[The records Boundary: Start]

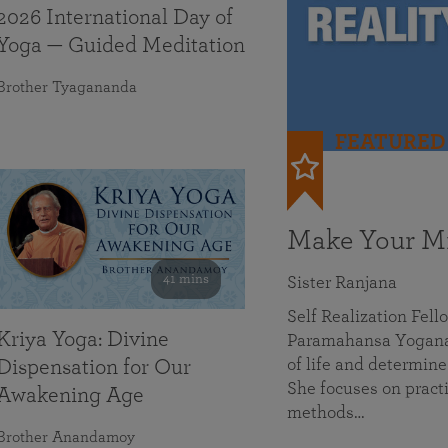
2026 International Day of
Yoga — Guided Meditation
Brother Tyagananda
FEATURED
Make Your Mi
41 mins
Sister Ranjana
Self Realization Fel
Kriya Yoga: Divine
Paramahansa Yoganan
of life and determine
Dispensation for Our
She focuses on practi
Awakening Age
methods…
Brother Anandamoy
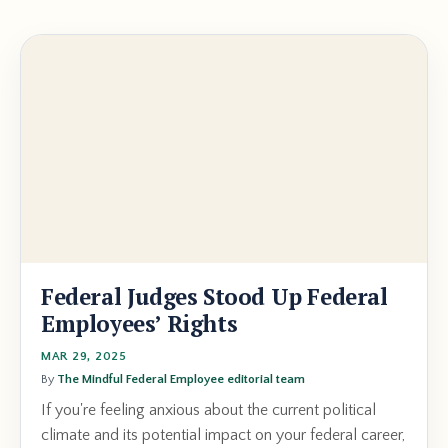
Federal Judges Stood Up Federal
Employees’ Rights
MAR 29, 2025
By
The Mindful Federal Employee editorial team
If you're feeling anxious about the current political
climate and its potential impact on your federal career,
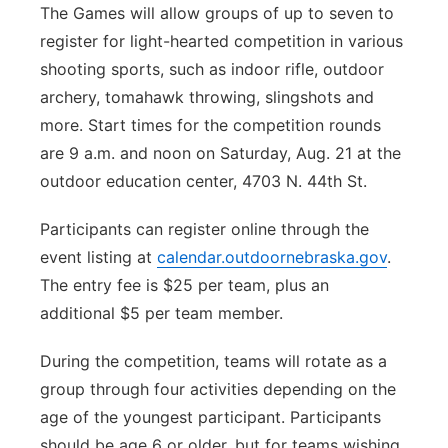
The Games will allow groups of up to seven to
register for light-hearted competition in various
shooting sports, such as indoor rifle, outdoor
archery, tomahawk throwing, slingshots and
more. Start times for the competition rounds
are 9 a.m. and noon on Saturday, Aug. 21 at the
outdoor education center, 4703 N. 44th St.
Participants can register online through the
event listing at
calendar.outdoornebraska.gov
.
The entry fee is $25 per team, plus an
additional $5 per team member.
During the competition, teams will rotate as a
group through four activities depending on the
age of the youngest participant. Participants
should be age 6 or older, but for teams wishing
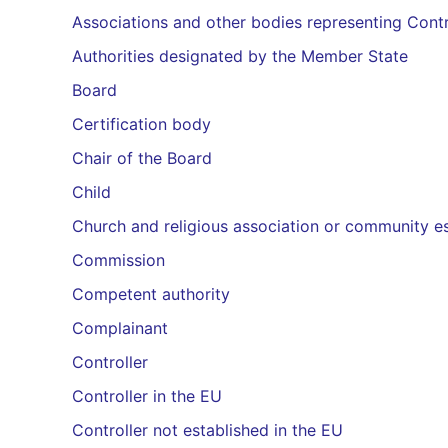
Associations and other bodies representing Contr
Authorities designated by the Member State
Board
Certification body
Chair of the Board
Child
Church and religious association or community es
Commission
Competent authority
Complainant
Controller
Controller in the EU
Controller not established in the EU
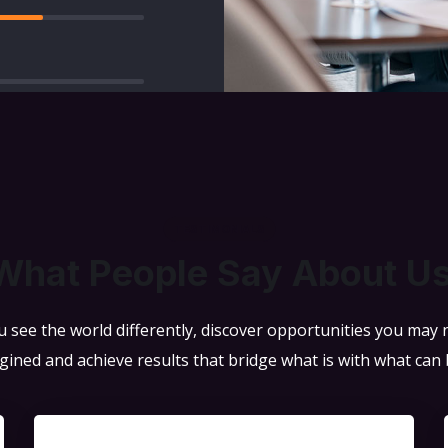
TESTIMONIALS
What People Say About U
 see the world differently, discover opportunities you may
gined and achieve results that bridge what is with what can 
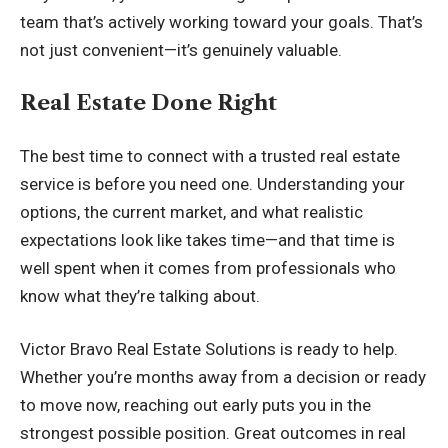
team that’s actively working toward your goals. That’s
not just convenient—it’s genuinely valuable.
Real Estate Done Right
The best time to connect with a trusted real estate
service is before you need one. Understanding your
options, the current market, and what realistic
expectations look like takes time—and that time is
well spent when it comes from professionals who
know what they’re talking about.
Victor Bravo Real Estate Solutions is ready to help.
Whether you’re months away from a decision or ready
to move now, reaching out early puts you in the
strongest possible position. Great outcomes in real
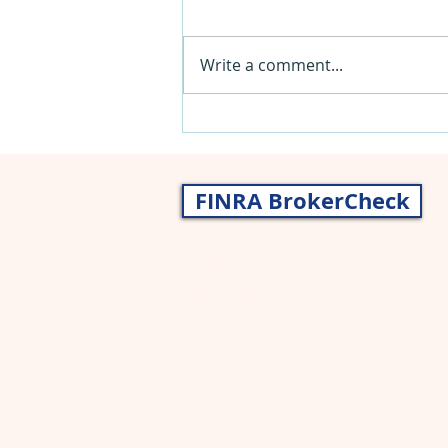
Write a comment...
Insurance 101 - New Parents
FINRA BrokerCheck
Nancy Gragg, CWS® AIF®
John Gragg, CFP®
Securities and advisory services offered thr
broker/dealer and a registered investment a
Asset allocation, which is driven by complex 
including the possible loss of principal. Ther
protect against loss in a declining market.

[The records Boundary: End]

• _Exercise_: Render the text lines of all the records as a Markdown table with the columns Row and Text, numbering each line and omitting blank lines. Leave the pictures out of the answer.

• _Solution to the exercise_:
| Row | Text |
|---|---|
| 1 | 2026 International Day of |
| 2 | Yoga — Guided Meditation |
| 3 | Brother Tyagananda |
| 4 | FEATURED |
| 5 | Make Your Mi |
| 6 | 41 mins |
| 7 | Sister Ranjana |
| 8 | Self Realization Fel |
| 9 | Kriya Yoga: Divine |
| 10 | Paramahansa Yoganan |
| 11 | of life and determine |
| 12 | Dispensation for Our |
| 13 | She focuses on practi |
| 14 | Awakening Age |
| 15 | methods… |
| 16 | Brother Anandamoy |
| 17 | Federal Judges Stood Up Federal |
| 18 | Employees’ Rights |
| 19 | MAR 29, 2025 |
| 20 | By |
| 21 | The Mindful Federal Employee editorial team |
| 22 | If you're feeling anxious about the current political |
| 23 | climate and its potential impact on your federal career, |
| 24 | The Games will allow groups of up to seven to |
| 25 | register for light-hearted competition in various |
| 26 | shooting sports, such as indoor rifle, outdoor |
| 27 | archery, tomahawk throwing, slingshots and |
| 28 | more. Start times for the competition rounds |
| 29 | are 9 a.m. and noon on Saturday, Aug. 21 at the |
| 30 | outdoor education center, 4703 N. 44th St. |
| 31 | Participants can register online through the |
| 32 | event listing at |
| 33 | calendar.outdoornebraska.gov |
| 34 | . |
| 35 | The entry fee is $25 per team, plus an |
| 36 | additional $5 per team member. |
| 37 | During the competition, teams will rotate as a |
| 38 | group through four activities depending on the |
| 39 | age of the youngest participant. Participants |
| 40 | should be age 6 or older, but for teams wishing |
| 41 | Associations and other bodies representing Contr |
| 42 | Authorities designated by the Member State |
| 43 | Board |
| 44 | Certification body |
| 45 | Chair of the Board |
| 46 | Child |
| 47 | Church and religious association or community es |
| 48 | Commission |
| 49 | Competent authority |
| 50 | Complainant |
| 51 | Controller |
| 52 | Controller in the EU |
| 53 | Controller not established in the EU |
| 54 | TESTIMONIALS |
| 55 | What People Say About U |
| 56 |  see the world differently, discover opportunities you may |
| 57 | gined and achieve results that bridge what is with what can  |
| 58 | team that’s actively working toward your goals. That’s |
| 59 | not just convenient—it’s genuinely valuable. |
| 60 | Real Estate Done Right |
| 61 | The best time to connect with a trusted real estate |
| 62 | service is before you need one. Understanding your |
| 63 | options, the current market, and what realistic |
| 64 | expectations look like takes time—and that time is |
| 65 | well spent when it comes from professionals who |
| 66 | know what they’re talking about. |
| 67 | Victor Bravo Real Estate Solutions is ready to help. |
| 68 | Whether you’re months away from a decision or ready |
| 69 | to move now, reaching out early puts you in the |
| 70 | strongest possible position. Great outcomes in real |
| 71 | Write a comment... |
| 72 | Insurance 101 - New Parents |
| 73 | FINRA BrokerCheck |
| 74 | Nancy Gragg, CWS® AIF® |
| 75 | John Gragg, CFP® |
| 76 | Securities and advisory services offered thr |
| 77 | broker/dealer and a registered investment a |
| 78 | Asset allocation, which is driven by complex  |
| 79 | including the possible loss of principal. Ther |
| 80 | protect against loss in a declining market. |